Она садится. Фокусируется на Люсинде. Почти не смотрит на меня. Я заставляю себя попробовать булочку с корицей. Она еще теплая, обмазана маслом и обсыпана сахарной пудрой.
– Очень вкусно, – говорит Люсинда.
– Действительно, – подтверждаю я.
Молли краснеет и смущенно хихикает:
– Раньше я хотела стать поваром. Мне нравится печь и готовить еду.
Люсинда натянуто улыбается. Похоже, размышляет, как ей действовать дальше. Нам нужно быть осторожными, но никто из нас не хочет оставаться здесь ни на секунду больше, чем требуется.
– А тебе не одиноко? – спрашивает Люсинда. – Ты же ни с кем не можешь встречаться.
– Да нет. Мы же общаемся всей семьей, и потом… я пытаюсь помогать по дому, когда они в церкви. Печь булочки, например.
Молли снова хихикает.
– Ты скучаешь по своим друзьям? – спрашиваю я.
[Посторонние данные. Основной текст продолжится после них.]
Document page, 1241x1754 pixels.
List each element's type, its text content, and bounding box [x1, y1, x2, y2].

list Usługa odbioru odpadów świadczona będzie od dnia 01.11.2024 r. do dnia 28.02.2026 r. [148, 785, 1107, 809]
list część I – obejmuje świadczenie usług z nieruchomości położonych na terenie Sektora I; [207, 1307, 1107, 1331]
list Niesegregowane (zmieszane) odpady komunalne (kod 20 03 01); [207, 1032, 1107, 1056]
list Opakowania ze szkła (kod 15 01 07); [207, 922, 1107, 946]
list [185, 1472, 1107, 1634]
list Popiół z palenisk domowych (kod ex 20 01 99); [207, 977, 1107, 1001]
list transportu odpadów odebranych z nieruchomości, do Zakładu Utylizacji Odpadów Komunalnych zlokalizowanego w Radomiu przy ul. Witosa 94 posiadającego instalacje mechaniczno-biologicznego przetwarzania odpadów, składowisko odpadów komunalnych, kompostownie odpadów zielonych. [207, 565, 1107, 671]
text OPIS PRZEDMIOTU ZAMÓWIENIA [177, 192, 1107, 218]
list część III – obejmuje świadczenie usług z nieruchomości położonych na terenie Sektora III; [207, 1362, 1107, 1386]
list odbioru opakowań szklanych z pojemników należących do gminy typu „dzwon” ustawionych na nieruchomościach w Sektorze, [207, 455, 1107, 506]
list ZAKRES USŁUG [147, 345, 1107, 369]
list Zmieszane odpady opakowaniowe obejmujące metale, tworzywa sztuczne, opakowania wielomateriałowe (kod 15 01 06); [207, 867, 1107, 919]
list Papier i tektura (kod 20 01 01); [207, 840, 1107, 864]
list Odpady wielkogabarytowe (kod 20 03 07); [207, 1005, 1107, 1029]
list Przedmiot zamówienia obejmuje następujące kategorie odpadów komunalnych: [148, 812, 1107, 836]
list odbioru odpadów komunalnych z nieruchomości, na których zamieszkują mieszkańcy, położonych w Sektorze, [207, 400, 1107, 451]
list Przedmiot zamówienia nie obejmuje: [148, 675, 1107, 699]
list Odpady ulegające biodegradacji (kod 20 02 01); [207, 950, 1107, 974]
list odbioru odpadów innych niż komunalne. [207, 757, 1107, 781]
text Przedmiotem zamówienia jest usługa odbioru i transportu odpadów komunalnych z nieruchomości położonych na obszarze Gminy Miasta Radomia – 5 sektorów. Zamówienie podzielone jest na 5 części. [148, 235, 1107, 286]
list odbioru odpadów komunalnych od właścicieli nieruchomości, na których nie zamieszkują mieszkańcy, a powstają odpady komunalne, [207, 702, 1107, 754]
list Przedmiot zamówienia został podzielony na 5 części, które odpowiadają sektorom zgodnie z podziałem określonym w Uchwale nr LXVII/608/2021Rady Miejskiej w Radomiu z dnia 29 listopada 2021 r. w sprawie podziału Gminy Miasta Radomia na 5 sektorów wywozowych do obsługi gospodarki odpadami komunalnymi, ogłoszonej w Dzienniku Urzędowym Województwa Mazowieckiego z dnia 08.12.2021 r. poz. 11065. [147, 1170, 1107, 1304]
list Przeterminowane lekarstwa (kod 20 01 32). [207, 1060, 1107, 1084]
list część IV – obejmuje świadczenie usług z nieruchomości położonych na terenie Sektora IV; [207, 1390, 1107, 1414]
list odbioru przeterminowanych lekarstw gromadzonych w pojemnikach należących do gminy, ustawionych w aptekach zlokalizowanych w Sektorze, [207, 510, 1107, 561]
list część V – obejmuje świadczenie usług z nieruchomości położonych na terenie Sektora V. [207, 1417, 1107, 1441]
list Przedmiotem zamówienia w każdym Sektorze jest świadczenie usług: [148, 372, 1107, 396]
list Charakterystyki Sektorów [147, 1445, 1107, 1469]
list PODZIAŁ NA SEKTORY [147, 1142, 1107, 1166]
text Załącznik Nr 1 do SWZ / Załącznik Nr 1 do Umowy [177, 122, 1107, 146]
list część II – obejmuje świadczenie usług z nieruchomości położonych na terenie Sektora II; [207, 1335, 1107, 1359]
Она бросает короткий взгляд в мою сторону.
– У меня никогда не было особо много друзей, – отвечает она.
Я пытаюсь скрыть свою жалость. Мне известно, как тяжело это переживаешь в ее возрасте.
Когда я увидел Молли на перекрестке, мне показалось, что она ужасно напоминала Тильду, но сейчас я не вижу и намека на сходство с ней. Зато я узнаю в Молли себя. Но если я из-за своей робости и неуверенности обычно молчал и старался держаться в стороне, она всегда пыталась привлечь внимание. Ее усилия очень бросались в глаза.
– У меня тоже было мало друзей в твоем возрасте, – говорю я.
– В самом деле?
Теперь она смотрит на меня немного дольше.
– Ну да. Хотя в этом не было ничего страшного. Мне все равно больше всего нравилось читать и смотреть фильмы и думать о разных вещах в тишине и покое.
– Точно, – заявляет Молли и смеется наигранно. – Все в моем возрасте такие инфантильные.
И сейчас она более чем когда-либо похожа на ребенка.